(aka – Scaled Back ‘Build Back Better’)
President Biden signed into law the Inflation Reduction Act today. Whether you agree with the title of the bill, it includes sweeping changes for the solar industry, electric vehicles, and the environment. The vote passed 50/50 in the Senate under Reconciliation Procedures, with Vice President Harris casting the tie-breaking vote, and easily passed in the House of Representatives. President Biden then signed the bill into law this morning.
This bill is arguably a smaller and more targeted ‘Build Back Better’, which has many of the same goals. It allocates up to $730 billion on various goals, including allocating $370 billion on climate change and clean energy production, as well as boosting US energy production. It provides incentives for households and private companies to shift to renewable energy, and adjust consumption. This will have a major impact on the Solar Industry, as well as jump-start the transition to large-scale deployment in battery storage for renewables.
Specific to the Solar Industry, the new law has the following major provisions:
- The ITC Solar Investment Tax Credit increased; from 26% to 30%. The credit will last until 2032, for a full 10 years!
- The credit may now be transferred or sold to other taxpayers, and can be applied to both residential and business projects.
- Energy Storage Projects will now receive the full tax credit of 30%. Previously, some projects had difficulty meeting certain requirements, and this new law removed many of those. Batteries connected to a solar project will qualify, even if no longer being charged by solar power.

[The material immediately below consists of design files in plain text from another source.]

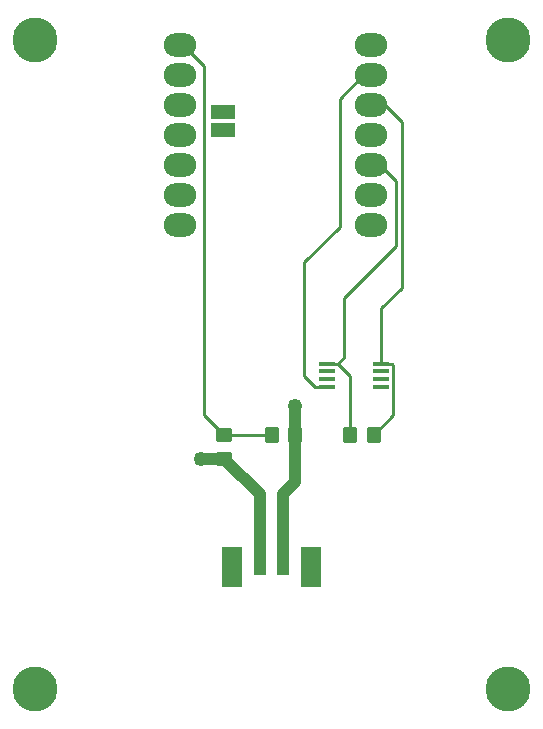
<source format=gbr>
%TF.GenerationSoftware,KiCad,Pcbnew,6.0.2+dfsg-1*%
%TF.CreationDate,2023-09-04T20:06:16+10:00*%
%TF.ProjectId,xiao-esp32c-temperature-sensor,7869616f-2d65-4737-9033-32632d74656d,rev?*%
%TF.SameCoordinates,Original*%
%TF.FileFunction,Copper,L1,Top*%
%TF.FilePolarity,Positive*%
%FSLAX46Y46*%
G04 Gerber Fmt 4.6, Leading zero omitted, Abs format (unit mm)*
G04 Created by KiCad (PCBNEW 6.0.2+dfsg-1) date 2023-09-04 20:06:16*
%MOMM*%
%LPD*%
G01*
G04 APERTURE LIST*
G04 Aperture macros list*
%AMRoundRect*
0 Rectangle with rounded corners*
0 $1 Rounding radius*
0 $2 $3 $4 $5 $6 $7 $8 $9 X,Y pos of 4 corners*
0 Add a 4 corners polygon primitive as box body*
4,1,4,$2,$3,$4,$5,$6,$7,$8,$9,$2,$3,0*
0 Add four circle primitives for the rounded corners*
1,1,$1+$1,$2,$3*
1,1,$1+$1,$4,$5*
1,1,$1+$1,$6,$7*
1,1,$1+$1,$8,$9*
0 Add four rect primitives between the rounded corners*
20,1,$1+$1,$2,$3,$4,$5,0*
20,1,$1+$1,$4,$5,$6,$7,0*
20,1,$1+$1,$6,$7,$8,$9,0*
20,1,$1+$1,$8,$9,$2,$3,0*%
G04 Aperture macros list end*
%TA.AperFunction,ComponentPad*%
%ADD10C,3.800000*%
%TD*%
%TA.AperFunction,SMDPad,CuDef*%
%ADD11R,1.000000X6.000000*%
%TD*%
%TA.AperFunction,SMDPad,CuDef*%
%ADD12R,1.800000X3.400000*%
%TD*%
%TA.AperFunction,SMDPad,CuDef*%
%ADD13RoundRect,0.250000X-0.350000X-0.450000X0.350000X-0.450000X0.350000X0.450000X-0.350000X0.450000X0*%
%TD*%
%TA.AperFunction,SMDPad,CuDef*%
%ADD14R,1.400000X0.410000*%
%TD*%
%TA.AperFunction,SMDPad,CuDef*%
%ADD15RoundRect,1.000000X-0.375000X0.000000X0.375000X0.000000X0.375000X0.000000X-0.375000X0.000000X0*%
%TD*%
%TA.AperFunction,ComponentPad*%
%ADD16R,2.000000X1.250000*%
%TD*%
%TA.AperFunction,SMDPad,CuDef*%
%ADD17RoundRect,0.250000X-0.450000X0.350000X-0.450000X-0.350000X0.450000X-0.350000X0.450000X0.350000X0*%
%TD*%
%TA.AperFunction,SMDPad,CuDef*%
%ADD18RoundRect,0.250000X0.350000X0.450000X-0.350000X0.450000X-0.350000X-0.450000X0.350000X-0.450000X0*%
%TD*%
%TA.AperFunction,ViaPad*%
%ADD19C,1.250000*%
%TD*%
%TA.AperFunction,Conductor*%
%ADD20C,0.250000*%
%TD*%
%TA.AperFunction,Conductor*%
%ADD21C,1.000000*%
%TD*%
G04 APERTURE END LIST*
D10*
%TO.P,H4,1,1*%
%TO.N,unconnected-(H4-Pad1)*%
X150000000Y-92500000D03*
%TD*%
%TO.P,H3,1,1*%
%TO.N,unconnected-(H3-Pad1)*%
X110000000Y-92500000D03*
%TD*%
D11*
%TO.P,CN1,1,1*%
%TO.N,Net-(CN1-Pad1)*%
X131000000Y-134840000D03*
%TO.P,CN1,2,2*%
%TO.N,Net-(CN1-Pad2)*%
X129000000Y-134840000D03*
D12*
%TO.P,CN1,3,3*%
%TO.N,unconnected-(CN1-Pad3)*%
X126650000Y-137160000D03*
%TO.P,CN1,4,4*%
%TO.N,unconnected-(CN1-Pad4)*%
X133350000Y-137160000D03*
%TD*%
D10*
%TO.P,H1,1,1*%
%TO.N,unconnected-(H1-Pad1)*%
X110000000Y-147500000D03*
%TD*%
D13*
%TO.P,R1,1*%
%TO.N,Net-(R1-Pad1)*%
X130000000Y-126000000D03*
%TO.P,R1,2*%
%TO.N,Net-(CN1-Pad1)*%
X132000000Y-126000000D03*
%TD*%
D10*
%TO.P,H2,1,1*%
%TO.N,unconnected-(H2-Pad1)*%
X150000000Y-147500000D03*
%TD*%
D14*
%TO.P,U2,1,DQ*%
%TO.N,Net-(R3-Pad2)*%
X134650000Y-119940000D03*
%TO.P,U2,2,NC*%
%TO.N,unconnected-(U2-Pad2)*%
X134650000Y-120590000D03*
%TO.P,U2,3,NC*%
%TO.N,unconnected-(U2-Pad3)*%
X134650000Y-121250000D03*
%TO.P,U2,4,GND*%
%TO.N,GND*%
X134650000Y-121900000D03*
%TO.P,U2,5,NC*%
%TO.N,unconnected-(U2-Pad5)*%
X139250000Y-121900000D03*
%TO.P,U2,6,NC*%
%TO.N,unconnected-(U2-Pad6)*%
X139250000Y-121250000D03*
%TO.P,U2,7,NC*%
%TO.N,unconnected-(U2-Pad7)*%
X139250000Y-120590000D03*
%TO.P,U2,8,VDD*%
%TO.N,+3V3*%
X139250000Y-119940000D03*
%TD*%
D15*
%TO.P,U1,1,PA02_A0_D0*%
%TO.N,Net-(R1-Pad1)*%
X122219000Y-92999250D03*
%TO.P,U1,2,PA4_A1_D1*%
%TO.N,unconnected-(U1-Pad2)*%
X122219000Y-95539250D03*
%TO.P,U1,3,PA10_A2_D2*%
%TO.N,unconnected-(U1-Pad3)*%
X122219000Y-98079250D03*
%TO.P,U1,4,PA11_A3_D3*%
%TO.N,unconnected-(U1-Pad4)*%
X122219000Y-100619250D03*
%TO.P,U1,5,PA8_A4_D4_SDA*%
%TO.N,unconnected-(U1-Pad5)*%
X122219000Y-103159250D03*
%TO.P,U1,6,PA9_A5_D5_SCL*%
%TO.N,unconnected-(U1-Pad6)*%
X122219000Y-105699250D03*
%TO.P,U1,7,PB08_A6_D6_TX*%
%TO.N,unconnected-(U1-Pad7)*%
X122219000Y-108239250D03*
%TO.P,U1,8,PB09_A7_D7_RX*%
%TO.N,unconnected-(U1-Pad8)*%
X138384000Y-108239250D03*
%TO.P,U1,9,PA7_A8_D8_SCK*%
%TO.N,unconnected-(U1-Pad9)*%
X138384000Y-105699250D03*
%TO.P,U1,10,PA5_A9_D9_MISO*%
%TO.N,Net-(R3-Pad2)*%
X138384000Y-103159250D03*
%TO.P,U1,11,PA6_A10_D10_MOSI*%
%TO.N,unconnected-(U1-Pad11)*%
X138384000Y-100619250D03*
%TO.P,U1,12,3V3*%
%TO.N,+3V3*%
X138384000Y-98079250D03*
%TO.P,U1,13,GND*%
%TO.N,GND*%
X138384000Y-95539250D03*
%TO.P,U1,14,5V*%
%TO.N,unconnected-(U1-Pad14)*%
X138384000Y-92999250D03*
D16*
%TO.P,U1,15,BAT+*%
%TO.N,Net-(CN1-Pad1)*%
X125884000Y-98619250D03*
%TO.P,U1,16,BAT-*%
%TO.N,Net-(CN1-Pad2)*%
X125884000Y-100119250D03*
%TD*%
D17*
%TO.P,R2,1*%
%TO.N,Net-(R1-Pad1)*%
X126000000Y-126000000D03*
%TO.P,R2,2*%
%TO.N,Net-(CN1-Pad2)*%
X126000000Y-128000000D03*
%TD*%
D18*
%TO.P,R3,1*%
%TO.N,+3V3*%
X138650000Y-125940000D03*
%TO.P,R3,2*%
%TO.N,Net-(R3-Pad2)*%
X136650000Y-125940000D03*
%TD*%
D19*
%TO.N,Net-(CN1-Pad2)*%
X124000000Y-128000000D03*
%TO.N,Net-(CN1-Pad1)*%
X132000000Y-123500000D03*
%TD*%
D20*
%TO.N,GND*%
X132750000Y-116660000D02*
X132750000Y-116500000D01*
X132750000Y-120950000D02*
X133700000Y-121900000D01*
X132750000Y-111360054D02*
X135750000Y-108360054D01*
X132750000Y-116500000D02*
X132750000Y-111360054D01*
X132750000Y-116500000D02*
X132750000Y-120950000D01*
X135750000Y-97500000D02*
X137710750Y-95539250D01*
X134650000Y-121900000D02*
X133700000Y-121900000D01*
X137710750Y-95539250D02*
X138384000Y-95539250D01*
X135750000Y-108360054D02*
X135750000Y-97500000D01*
%TO.N,+3V3*%
X140274511Y-120060489D02*
X140154022Y-119940000D01*
X141000000Y-113500000D02*
X139250000Y-115250000D01*
X138650000Y-125940000D02*
X140274511Y-124315489D01*
X139250000Y-115250000D02*
X139250000Y-119940000D01*
X140274511Y-124315489D02*
X140274511Y-120060489D01*
X139250000Y-119940000D02*
X140150000Y-119940000D01*
X139579250Y-98079250D02*
X141000000Y-99500000D01*
X141000000Y-99500000D02*
X141000000Y-113500000D01*
X138384000Y-98079250D02*
X139579250Y-98079250D01*
X140154022Y-119940000D02*
X139250000Y-119940000D01*
D21*
%TO.N,Net-(CN1-Pad2)*%
X126000000Y-128000000D02*
X124000000Y-128000000D01*
X129000000Y-131000000D02*
X129000000Y-134840000D01*
X126000000Y-128000000D02*
X129000000Y-131000000D01*
%TO.N,Net-(CN1-Pad1)*%
X132000000Y-126000000D02*
X132000000Y-123500000D01*
X131000000Y-131000000D02*
X132000000Y-130000000D01*
X131000000Y-131000000D02*
X131000000Y-134840000D01*
X132000000Y-130000000D02*
X132000000Y-126000000D01*
D20*
%TO.N,Net-(R1-Pad1)*%
X122219000Y-92999250D02*
X122499250Y-92999250D01*
X126000000Y-126000000D02*
X130000000Y-126000000D01*
X124250000Y-94750000D02*
X124250000Y-124250000D01*
X122499250Y-92999250D02*
X124250000Y-94750000D01*
X124250000Y-124250000D02*
X126000000Y-126000000D01*
%TO.N,Net-(R3-Pad2)*%
X139159250Y-103159250D02*
X138384000Y-103159250D01*
X136650000Y-125940000D02*
X136650000Y-120990000D01*
X135600000Y-119940000D02*
X134650000Y-119940000D01*
X140500000Y-104500000D02*
X139159250Y-103159250D01*
X136150000Y-114350000D02*
X136150000Y-119390000D01*
X136650000Y-120990000D02*
X135600000Y-119940000D01*
X136150000Y-119390000D02*
X135600000Y-119940000D01*
X136150000Y-114350000D02*
X140500000Y-110000000D01*
X140500000Y-110000000D02*
X140500000Y-104500000D01*
%TD*%
M02*

</source>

- Interconnection Costs are now INCLUDED in the tax credit, for projects up to 5 MWac.
- The tax credit could increase an additional 10%, to 40% total; provided the project utilized domestically produced hardware. In addition, projects sited in ‘former energy communities’ (associated with fossil fuels) the project could earn another additional 10% tax credit.
Specific to the battery electric vehicles, the new law has the following major provisions:
- The new EV Tax Credit set to $7500 for a new EV or Hybrid, and there were provisions for a $4000 tax credit on the purchase of a used, qualified vehicle. The credit will be in effect for 10 years.
- Many improvements for EV Tax Credits, that make the credit easier and more available, but focusing on domestic production of EVs.
- EVs assembled outside North America will no longer qualify, income thresholds imposed, and maximum pricing for sedans and hatchbacks ($55,000) and SUVs, trucks, and vans ($80,000).
- ‘Commercial Clean Vehicles’, like the new Tesla Semi, will also qualify for up to $40,000 in incentives.
- Provisions for starting in 2024 for at least 50% of the EV batteries to be sourced from USA, Canada, or Mexico, and rising to 100% by 2028.
- NOTE: The incentive is now also applicable to plug in and non-plug in hybrid vehicles, if the battery pack is at least 5.0 kWh in size, and is therefore not exclusive to fully battery powered electric vehicles.
Funding for the bill is through new tax provisions, prescription drug pricing reform, and on increased IRS tax enforcement. This includes a mandatory 15% corporate minimum tax on large corporations. There is much debate as to whether the new law will bring down inflation, but there is definitely has major incentives and benefits to promote renewable energy and the electrification of the US Vehicle fleet. These steps should lead to drastic improvements to the environment, the climate, and the stability of our energy grid.